El silencio se hizo pesado tras esas palabras. Alonzo lo observó salir y, en el momento en que la puerta se cerró tras él, dejó escapar un suspiro de frustración. Sabía que Alessandro hablaba en serio, que no había espacio para errores.
—Dios, esto será el infierno… —murmuró Alonzo, sintiéndose completamente atrapado en una situación que no había buscado.
Se dejó caer sobre el borde de la cama, suspirando mientras tomaba el celular. A simple vista parecía ser el suyo, pero no podía confiarse. Conociendo a Alessandro, probablemente ya lo habían manipulado de alguna manera para monitorearlo. Eso significaba que cualquier comunicación debía ser cuidadosa; no podía enviar nada comprometedor. Al revisar el registro de llamadas, se dio cuenta de la magnitud del caos que su ausencia había causado. Más de cien llamadas perdidas de Christian, acompañadas de decenas de mensajes de su jefe, dejaban clara su desesperación. Imaginó a su amigo al borde de la ansiedad, pensando en lo peor, tal vez incluso denunciando su desaparición.
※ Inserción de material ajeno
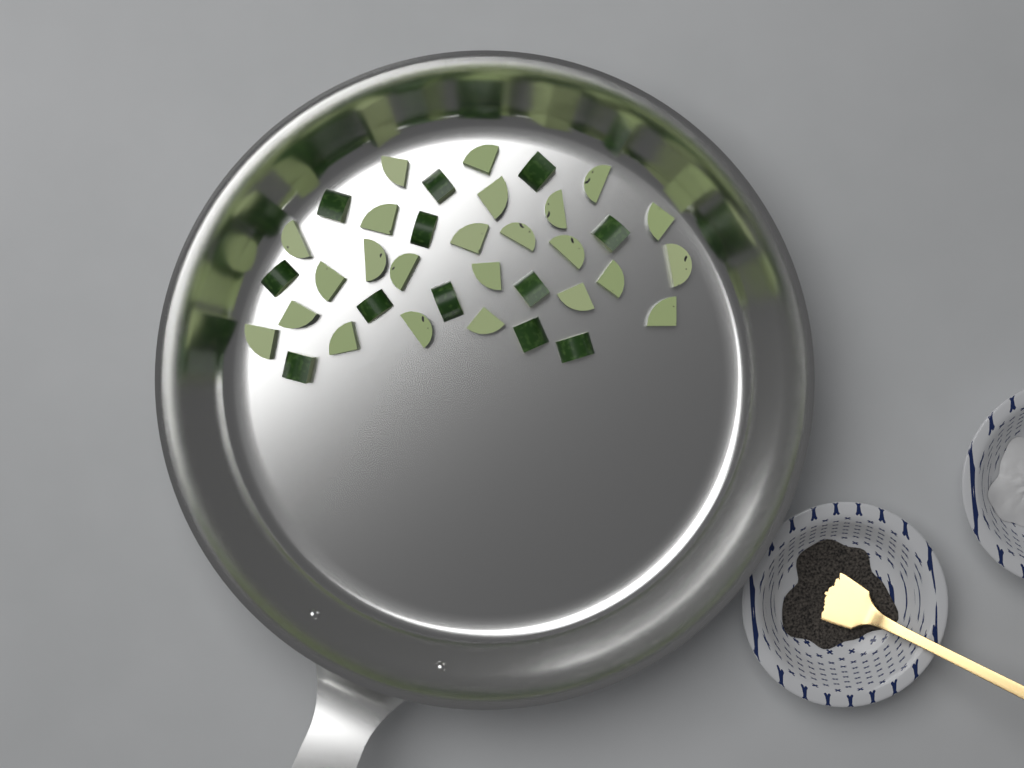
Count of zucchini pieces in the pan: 36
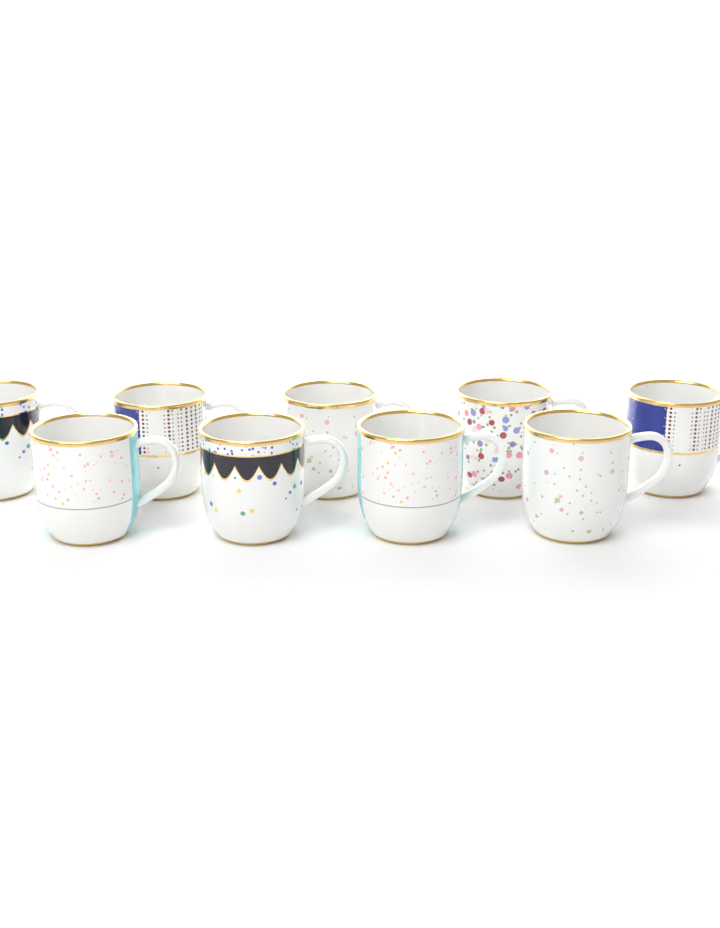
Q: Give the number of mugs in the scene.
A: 9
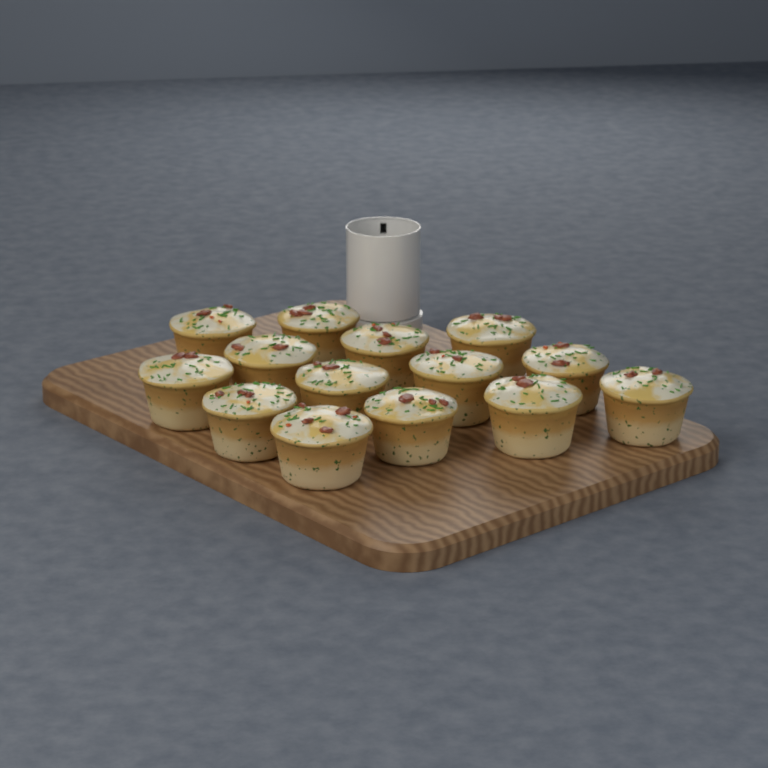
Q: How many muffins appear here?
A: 14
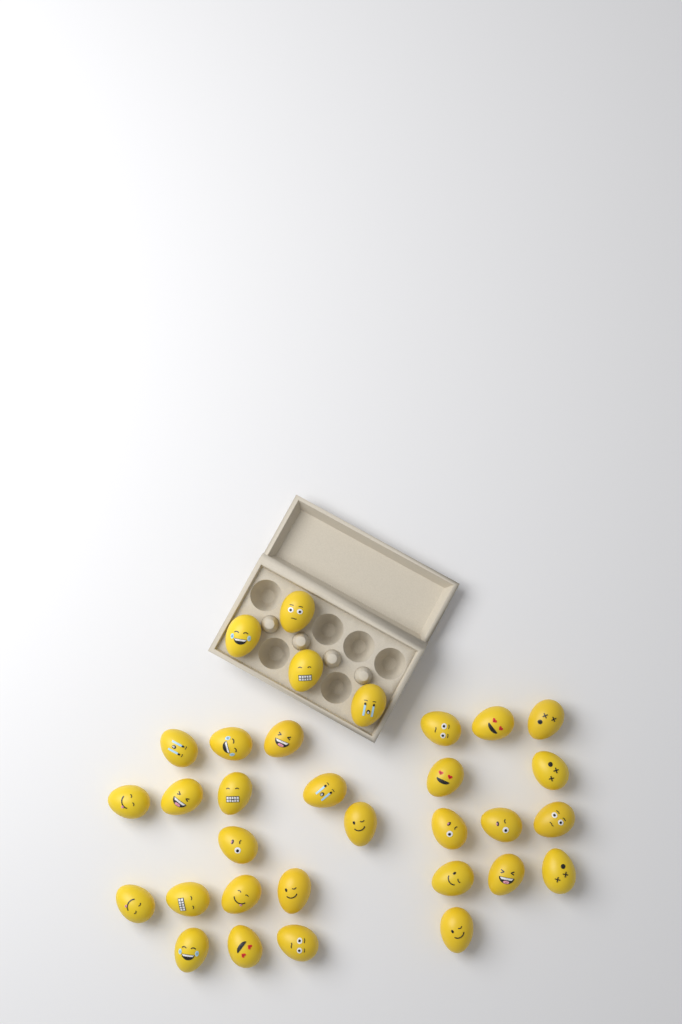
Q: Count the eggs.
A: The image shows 32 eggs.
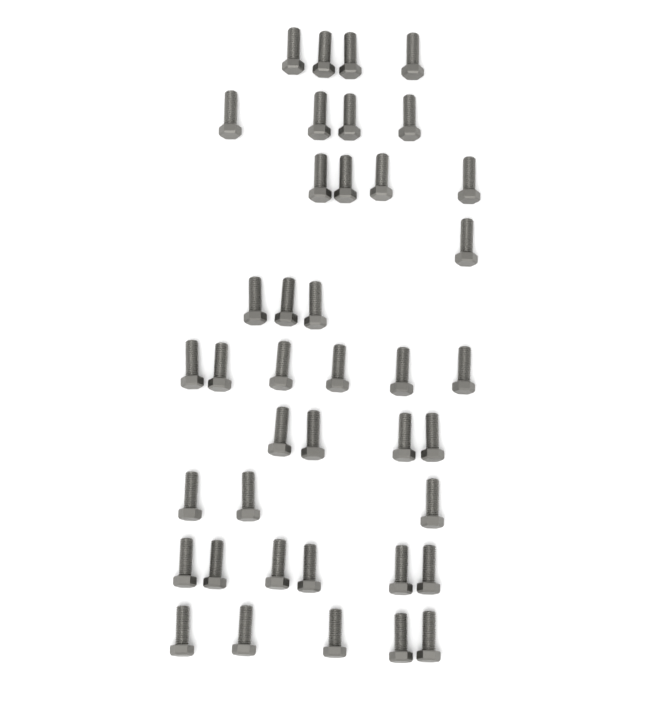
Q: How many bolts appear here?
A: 40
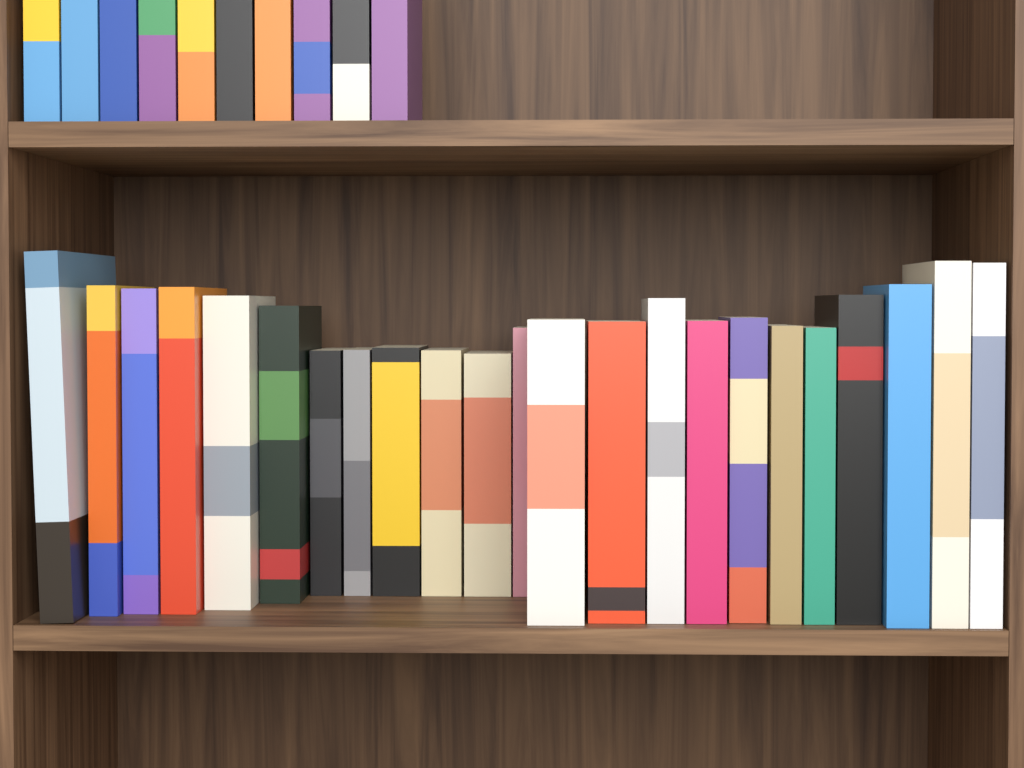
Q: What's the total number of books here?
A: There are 33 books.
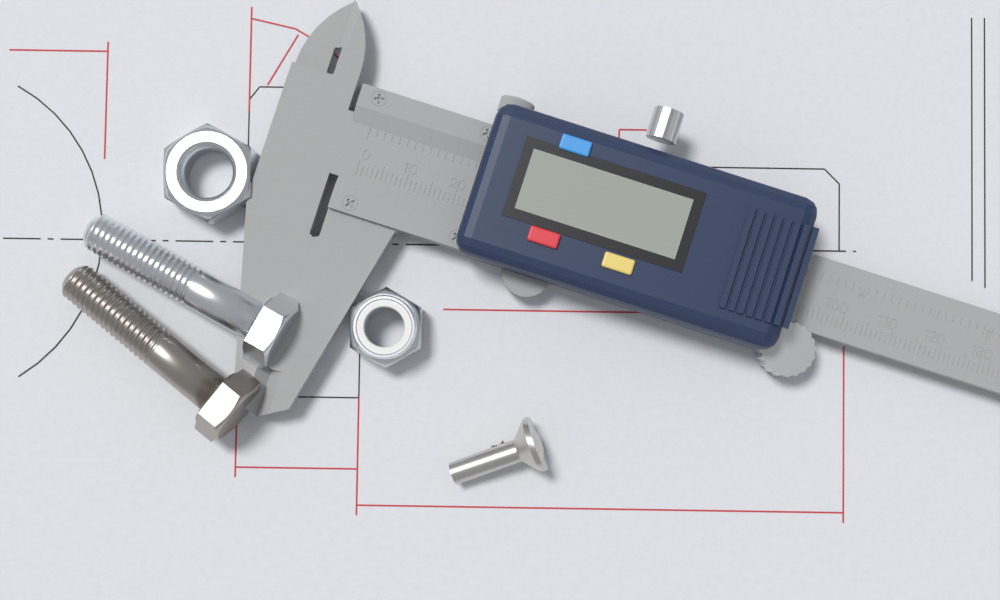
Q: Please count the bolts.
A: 2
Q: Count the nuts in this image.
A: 2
Sabía que debía contactar a Christian y darle una explicación, pero el miedo lo invadía. La última cosa que quería era ponerlo en la mira de Alessandro, exponerlo a ese mundo peligroso en el que ahora estaba atrapado.
Sin embargo, no podía dejar a su amigo en la incertidumbre. Alzó el teléfono y buscó el contacto de Christian, pero antes de presionar el botón de llamada, apoyó la mano sobre su vientre plano. Bajó la cabeza, sintiendo el peso de sus pensamientos y susurró, como si realmente pudiera ser escuchado:
—Perdón, bebé… papá va a usarte como excusa.
Alonzo sintió una punzada de culpa en el pecho, pero no tenía opción. No quería mentirle a Christian, pero tampoco podía decirle la verdad.
Apenas terminó de hablar, la llamada se conectó, y la voz de Christian resonó al otro lado con un tono desesperado que casi lo deja sordo.
—¿Dónde mierda estás, Alonzo? —el grito histérico de su amigo atravesó el altavoz—. ¡Te he estado buscando día y noche! Te llamé más de cien veces y te mandé docenas de mensajes. ¿Por qué no respondías el maldito teléfono?
Alonzo cerró los ojos, sintiendo cómo la culpa le pesaba aún más en el pecho. Sabía que una disculpa por teléfono no sería suficiente para calmar a Christian, y entendía perfectamente su angustia. Con cada palabra, la presión de esa situación tan irreal lo iba consumiendo.